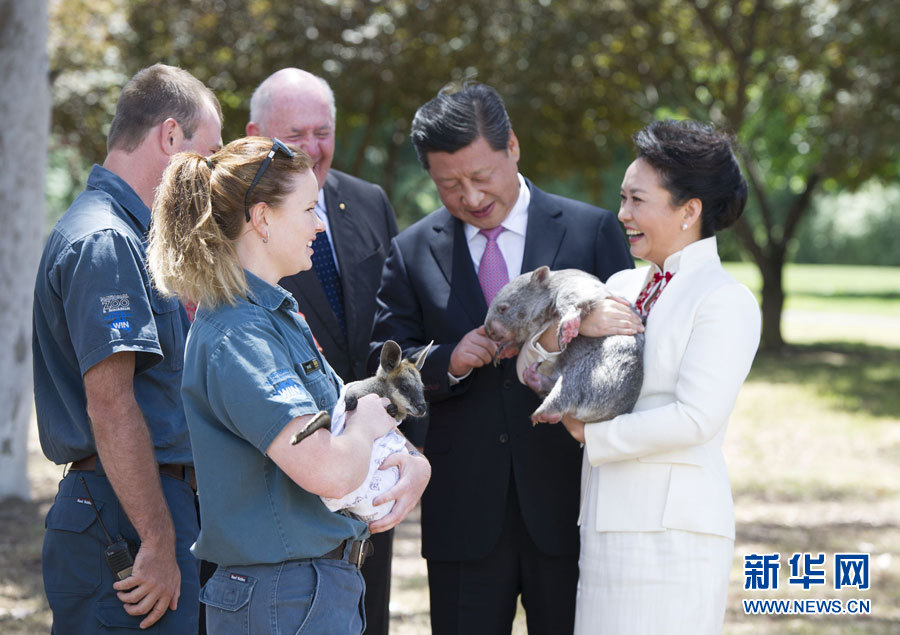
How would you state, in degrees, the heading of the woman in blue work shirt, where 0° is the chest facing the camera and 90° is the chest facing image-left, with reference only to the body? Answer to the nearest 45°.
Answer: approximately 270°

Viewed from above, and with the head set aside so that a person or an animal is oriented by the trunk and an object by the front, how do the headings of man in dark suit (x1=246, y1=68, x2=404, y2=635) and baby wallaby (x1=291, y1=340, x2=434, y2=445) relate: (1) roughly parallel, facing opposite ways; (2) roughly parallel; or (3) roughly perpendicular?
roughly parallel

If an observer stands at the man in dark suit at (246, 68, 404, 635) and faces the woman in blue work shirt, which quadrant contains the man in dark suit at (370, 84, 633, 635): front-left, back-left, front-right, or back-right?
front-left

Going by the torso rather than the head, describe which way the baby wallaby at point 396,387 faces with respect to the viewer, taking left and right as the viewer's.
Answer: facing the viewer and to the right of the viewer

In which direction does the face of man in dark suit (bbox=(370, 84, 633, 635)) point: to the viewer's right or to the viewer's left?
to the viewer's right

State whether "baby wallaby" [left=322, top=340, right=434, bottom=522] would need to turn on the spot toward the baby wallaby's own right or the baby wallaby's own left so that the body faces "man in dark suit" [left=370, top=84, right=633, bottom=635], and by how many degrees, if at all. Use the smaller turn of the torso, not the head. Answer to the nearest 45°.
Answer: approximately 45° to the baby wallaby's own left

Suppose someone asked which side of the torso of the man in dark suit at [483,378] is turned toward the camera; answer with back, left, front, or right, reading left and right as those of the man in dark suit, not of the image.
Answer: front

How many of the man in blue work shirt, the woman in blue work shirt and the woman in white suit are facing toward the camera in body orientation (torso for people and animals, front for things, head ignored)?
0

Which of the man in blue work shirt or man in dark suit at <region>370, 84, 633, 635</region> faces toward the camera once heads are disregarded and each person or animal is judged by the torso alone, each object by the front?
the man in dark suit

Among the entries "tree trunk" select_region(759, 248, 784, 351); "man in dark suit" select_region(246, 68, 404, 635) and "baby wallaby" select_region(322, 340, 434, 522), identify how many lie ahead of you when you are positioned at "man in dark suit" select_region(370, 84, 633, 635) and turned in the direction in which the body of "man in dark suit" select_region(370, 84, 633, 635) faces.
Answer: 1

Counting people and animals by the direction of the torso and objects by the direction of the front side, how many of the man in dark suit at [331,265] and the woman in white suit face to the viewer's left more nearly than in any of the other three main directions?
1

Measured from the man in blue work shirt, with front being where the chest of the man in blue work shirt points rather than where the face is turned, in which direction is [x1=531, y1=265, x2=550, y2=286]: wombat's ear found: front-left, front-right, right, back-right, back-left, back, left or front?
front

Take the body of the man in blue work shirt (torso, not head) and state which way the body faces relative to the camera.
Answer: to the viewer's right

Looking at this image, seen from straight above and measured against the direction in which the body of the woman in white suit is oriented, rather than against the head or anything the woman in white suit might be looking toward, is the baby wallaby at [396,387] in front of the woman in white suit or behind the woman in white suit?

## [Task item]
Recast every entry above as a Markdown table with the columns No. and Text. Give each non-blank line its own row, numbered in order, and omit the picture.

## [Problem solution]
| No. | Text |
|---|---|
| 1 | How would you state, in degrees, the heading of the woman in blue work shirt, where 0° is the chest facing the camera and 90° is the chest facing image-left, with reference only to the body? Answer to the nearest 45°. |
| 2 | Answer: approximately 270° |
| 3 | Viewed from above, and with the head set aside so that a person or an animal is oriented by the trunk and an object by the front, how do the headings of man in dark suit (x1=246, y1=68, x2=404, y2=635) and baby wallaby (x1=291, y1=340, x2=434, y2=445) relate: (1) roughly parallel, facing opposite ways; (2) roughly parallel; or (3) roughly perpendicular? |
| 4 | roughly parallel |
| 5 | If an observer stands at the man in dark suit at (246, 68, 404, 635) and faces the woman in blue work shirt, which quadrant contains the man in dark suit at (370, 84, 633, 635): front-left, back-left, front-right, or back-right? |
| 6 | front-left |
| 7 | Going by the torso rather than the head, describe which way the baby wallaby at point 396,387 faces with respect to the viewer, taking left and right as the viewer's. |
| 8 | Answer: facing the viewer and to the right of the viewer |
| 9 | In which direction does the face of man in dark suit (bbox=(370, 84, 633, 635)) point: to the viewer's right or to the viewer's left? |
| 10 | to the viewer's right |
| 11 | State whether "baby wallaby" [left=322, top=340, right=434, bottom=522] would need to turn on the spot toward the baby wallaby's own right or the baby wallaby's own left so that the body faces "man in dark suit" [left=370, top=84, right=633, bottom=635], and by how many degrees, if at all. Use the smaller turn of the torso, not the head. Answer to the nearest 45°. |
| 12 | Answer: approximately 45° to the baby wallaby's own left |
| 13 | Suppose someone asked which side of the torso of the man in dark suit at [483,378] is turned toward the camera; answer with back, left, front, or right, reading left and right as those of the man in dark suit, not of the image. |
| 14 | Answer: front |
| 15 | How many of the man in blue work shirt, the woman in blue work shirt and the woman in white suit are facing toward the camera in body orientation (torso for people and animals, front for things, head ignored)? |
| 16 | 0 |
| 17 | Which of the man in blue work shirt or man in dark suit at <region>370, 84, 633, 635</region> faces toward the camera once heads are disregarded and each person or animal is judged by the torso alone, each object by the front? |
| 18 | the man in dark suit |
| 19 | Among the entries "tree trunk" select_region(759, 248, 784, 351); "man in dark suit" select_region(246, 68, 404, 635) and "baby wallaby" select_region(322, 340, 434, 522), identify how many lie ahead of you when you are positioned at "man in dark suit" select_region(370, 84, 633, 635) and turned in the direction in which the body of "man in dark suit" select_region(370, 84, 633, 635) faces. |
| 20 | Answer: 1 |
| 21 | Counting people and animals by the direction of the torso and objects by the direction of the front side, how many of the man in dark suit at [331,265] and the woman in white suit face to the viewer's left more nearly than in any of the other three main directions? |
| 22 | 1 |
| 23 | Measured from the man in blue work shirt, with front being where the chest of the man in blue work shirt points rather than where the face is turned, in which direction is [x1=531, y1=265, x2=550, y2=286]: wombat's ear found: front-left, front-right, right, back-right, back-left, back, left or front? |
| 24 | front |
| 25 | Take the body of the man in blue work shirt (torso, not head) and state which way the body faces relative to the camera. |
| 26 | Answer: to the viewer's right |
| 27 | Looking at this image, seen from straight above and measured against the direction in which the body of the woman in white suit is oriented, rather than against the head or anything the woman in white suit might be looking toward, is the baby wallaby at [396,387] in front of the woman in white suit or behind the woman in white suit? |